> _Recorded information_:
========================================================================
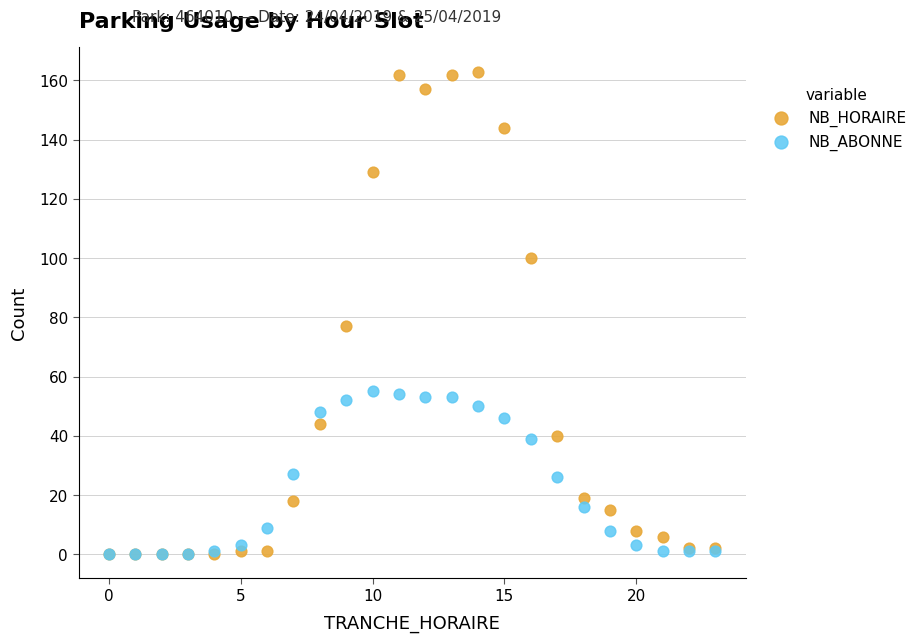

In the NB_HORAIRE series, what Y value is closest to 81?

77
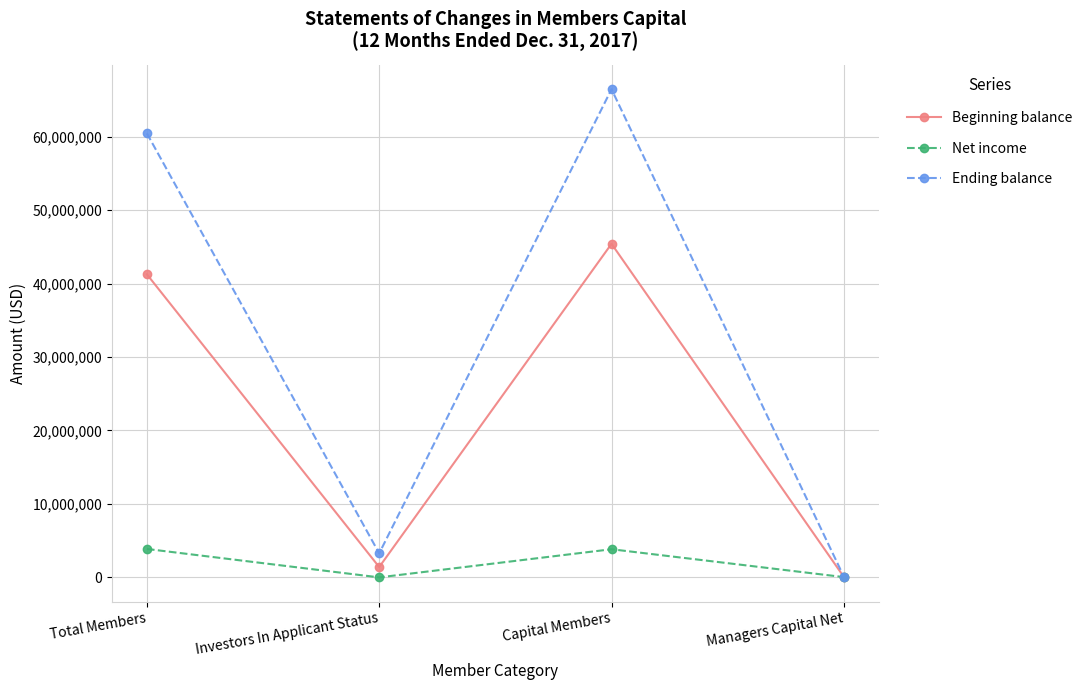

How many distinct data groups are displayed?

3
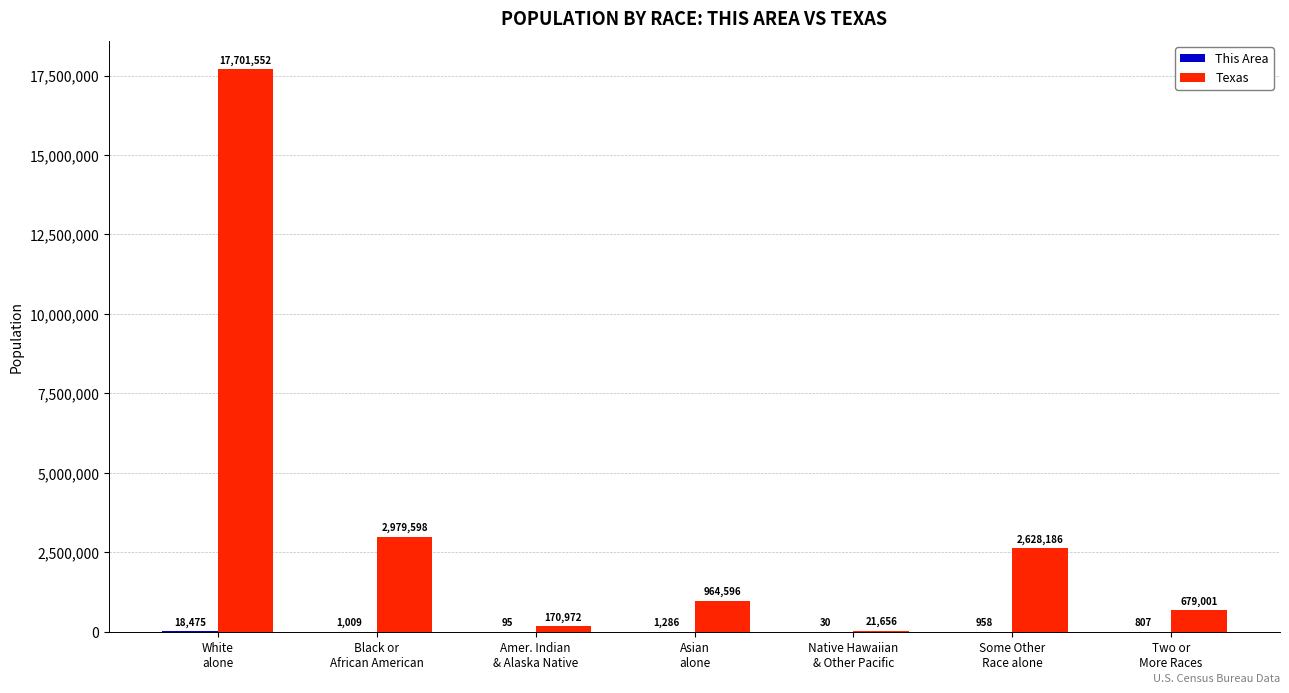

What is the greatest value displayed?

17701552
========================================================================
> _Work required_:
Return every line of the data above verbatim, leaving out the pictures.

> _Response area_:
In the NB_HORAIRE series, what Y value is closest to 81?

77

How many distinct data groups are displayed?

3

What is the greatest value displayed?

17701552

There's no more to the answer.